TP-2026-0376 critical AI Draft C

Mastra npm Supply-Chain Compromise via easy-day-js Postinstall Payload

Date June 17, 2026
Attack Type supply-chain Sector Open-source software / developer tooling
Geography Global
Threat Actor Unknown
Attribution A4
Confidence C

Summary

On 2026-06-17, Microsoft, StepSecurity, and Aikido Security reported a supply-chain compromise affecting Mastra npm packages, including unscoped mastra and create-mastra packages and packages published under the @mastra scope. The packages were modified to depend on easy-day-js, a package whose 1.11.22 release carried a malicious postinstall hook. Microsoft reported that 140+ packages were affected, and Aikido Security reported 141 packages. The combined affected packages accounted for more than 1.1 million weekly downloads. Microsoft stated that the compromised packages were removed and that publish access to @mastra was revoked.

Technical Analysis

The malicious code was delivered through easy-day-js. A clean 1.11.21 release was published first as a bait version, followed by a malicious 1.11.22 release containing a postinstall hook. When a package depending on the compromised release was installed, the hook executed automatically.

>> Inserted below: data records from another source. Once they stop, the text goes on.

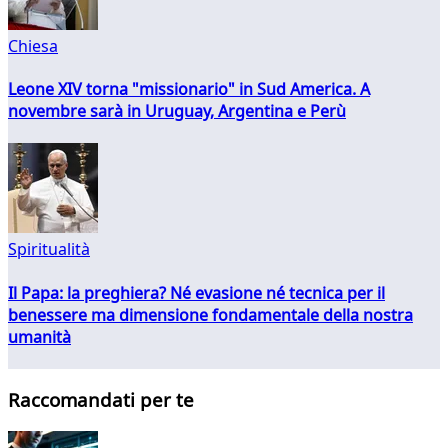
Chiesa
Leone XIV torna "missionario" in Sud America. A
novembre sarà in Uruguay, Argentina e Perù
Spiritualità
Il Papa: la preghiera? Né evasione né tecnica per il
benessere ma dimensione fondamentale della nostra
umanità
Raccomandati per te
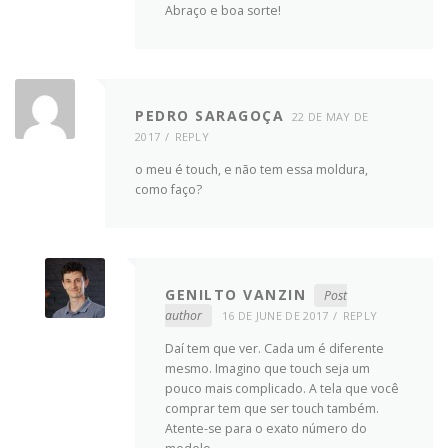
Abraço e boa sorte!
PEDRO SARAGOÇA
22 DE MAY DE
2017
REPLY
o meu é touch, e não tem essa moldura,
como faço?
GENILTO VANZIN
Post
author
16 DE JUNE DE 2017
REPLY
Daí tem que ver. Cada um é diferente
mesmo. Imagino que touch seja um
pouco mais complicado. A tela que você
comprar tem que ser touch também.
Atente-se para o exato número do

The postinstall payload acted as a dropper: it downloaded a second-stage payload from an external source and then deleted itself to reduce on-disk traces. Affected Mastra packages were altered to pull in the malicious easy-day-js release, propagating the payload to any environment that installed or updated those packages.

Attack Chain

  1. A clean easy-day-js 1.11.21 release was published as a bait version.
  2. A malicious easy-day-js 1.11.22 release was published with a postinstall hook.
  3. Mastra packages, including unscoped packages and packages under the @mastra scope, were modified to depend on the malicious easy-day-js release.
  4. Installation of an affected package triggered the postinstall hook.
  5. The dropper downloaded a second-stage payload and deleted itself.

Impact Assessment

The affected packages represented more than 1.1 million weekly downloads, exposing a large set of developer and build environments to automatic payload execution during installation. Any environment that installed or updated an affected Mastra package, or pulled in the malicious easy-day-js release transitively, may have executed the dropper. Because the payload ran at install time and retrieved a second stage, the full scope of post-execution activity depends on what the second stage performed in each environment.

Attribution

The actor responsible for the compromise is unknown. Reporting from Microsoft, StepSecurity, and Aikido Security documented the technical mechanism and affected packages but did not attribute the activity to a named actor or group.

Timeline

2026-06-17 — Compromise reported

Microsoft, StepSecurity, and Aikido Security published reports describing the compromise of Mastra packages via the malicious easy-day-js release.

2026-06-17 — Removal and access revocation

Microsoft reported that the compromised packages were removed and that publish access to @mastra was revoked.

Remediation & Mitigation

  • Identify whether any affected Mastra package, including mastra, create-mastra, packages under the @mastra scope, or easy-day-js 1.11.22, was installed or cached in build, CI, or developer environments.
  • Remove the malicious easy-day-js 1.11.22 release and rebuild affected dependency trees from a known-good state.
  • Inspect environments that ran the postinstall hook for evidence of second-stage activity and outbound network connections.
  • Rotate credentials and tokens that were accessible in any environment where the payload executed.
  • Pin dependencies and review lockfiles before reinstalling, and consider disabling install scripts in untrusted contexts.